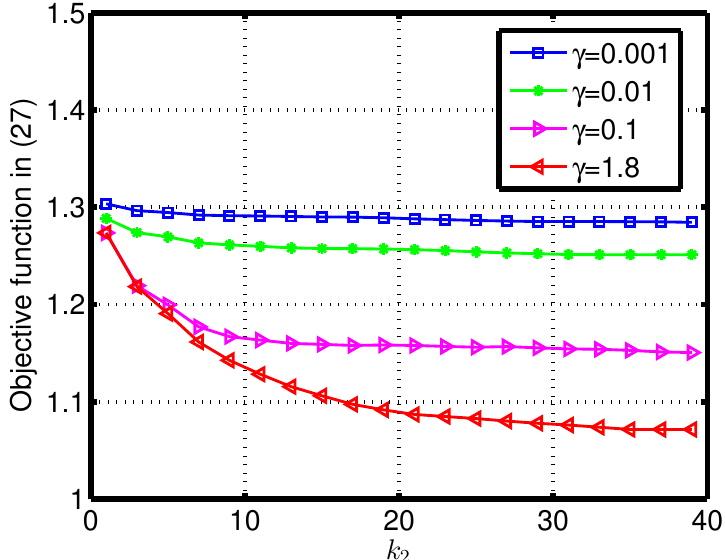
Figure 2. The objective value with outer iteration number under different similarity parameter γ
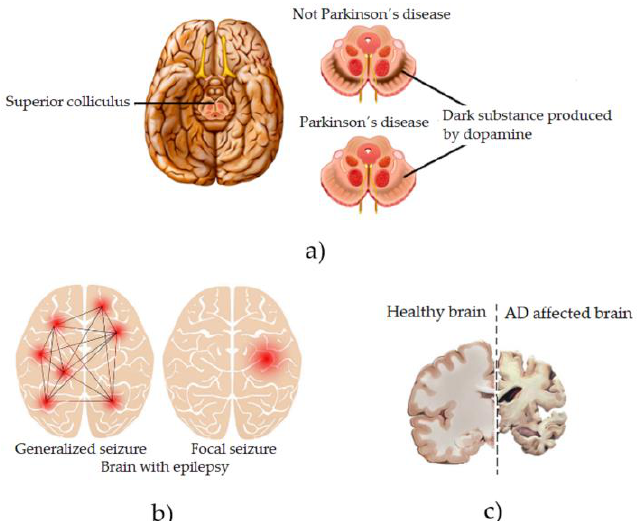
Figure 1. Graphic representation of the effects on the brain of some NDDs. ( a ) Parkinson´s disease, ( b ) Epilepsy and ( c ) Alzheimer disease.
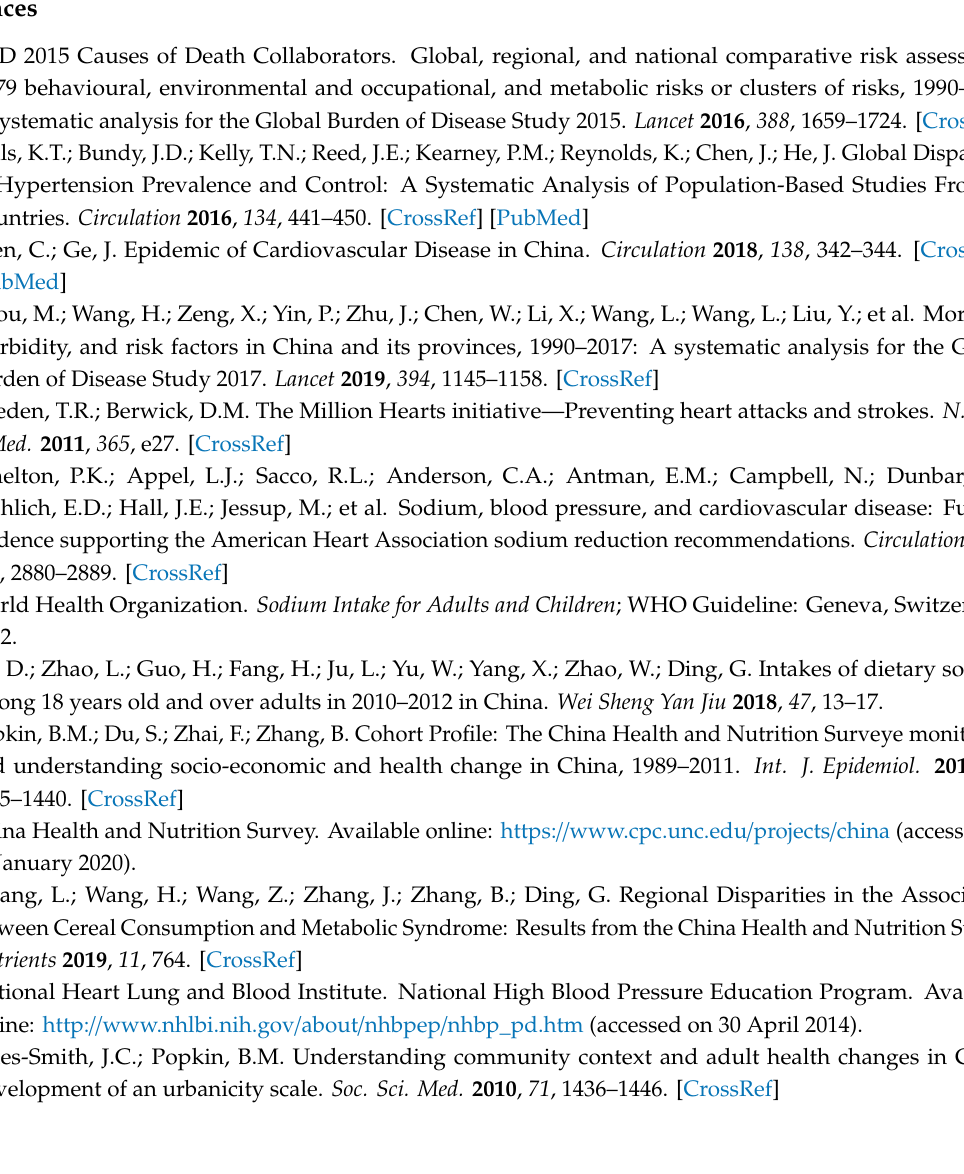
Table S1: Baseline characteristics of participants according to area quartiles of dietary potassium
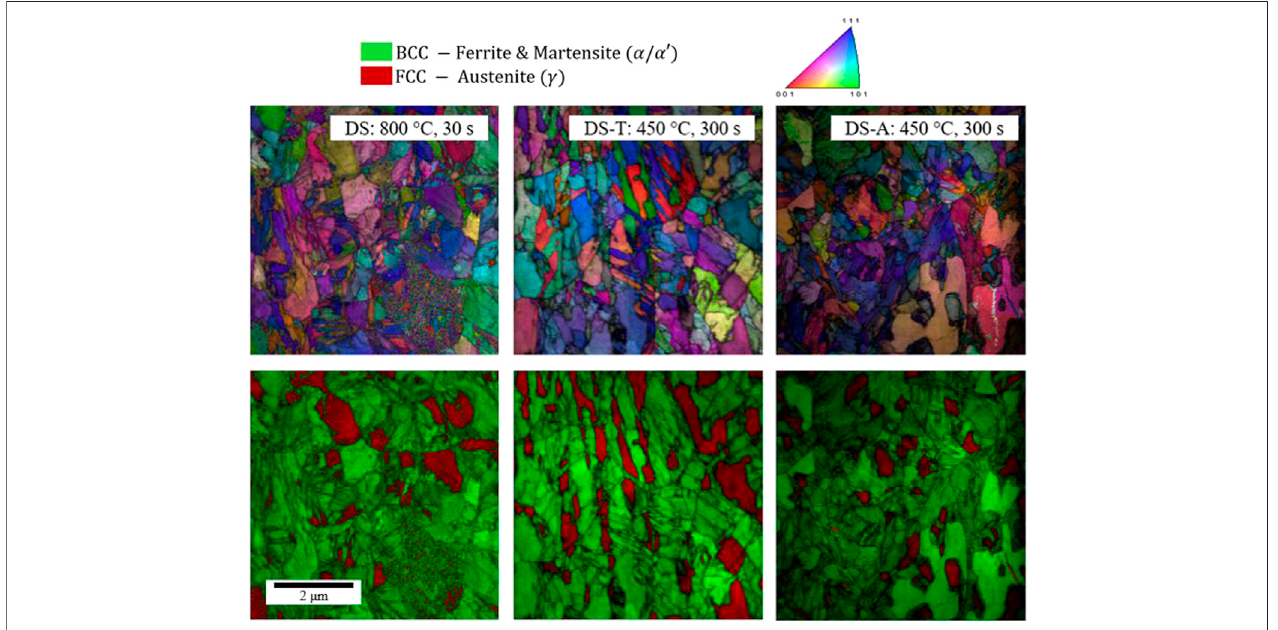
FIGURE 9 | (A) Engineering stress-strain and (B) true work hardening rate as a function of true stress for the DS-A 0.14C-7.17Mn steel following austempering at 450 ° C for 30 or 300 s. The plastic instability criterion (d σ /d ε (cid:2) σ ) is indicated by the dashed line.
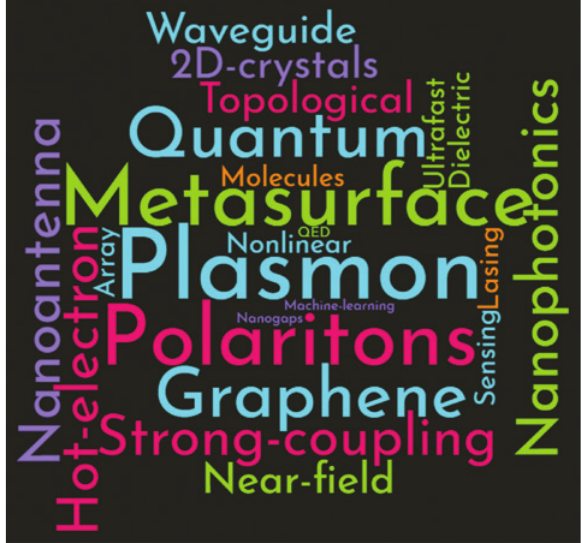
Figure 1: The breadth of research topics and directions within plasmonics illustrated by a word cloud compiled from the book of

-- -- --

• _WORK INSTRUCTIONS_
Give the lines from the one containing "Table S1: Baseline" through the final line of the material again, exactly and in full, but without pictures.

• _RESULT_
Table S1: Baseline characteristics of participants according to area quartiles of dietary potassium
FIGURE 9 | (A) Engineering stress-strain and (B) true work hardening rate as a function of true stress for the DS-A 0.14C-7.17Mn steel following austempering at 450 ° C for 30 or 300 s. The plastic instability criterion (d σ /d ε (cid:2) σ ) is indicated by the dashed line.
Figure 1: The breadth of research topics and directions within plasmonics illustrated by a word cloud compiled from the book of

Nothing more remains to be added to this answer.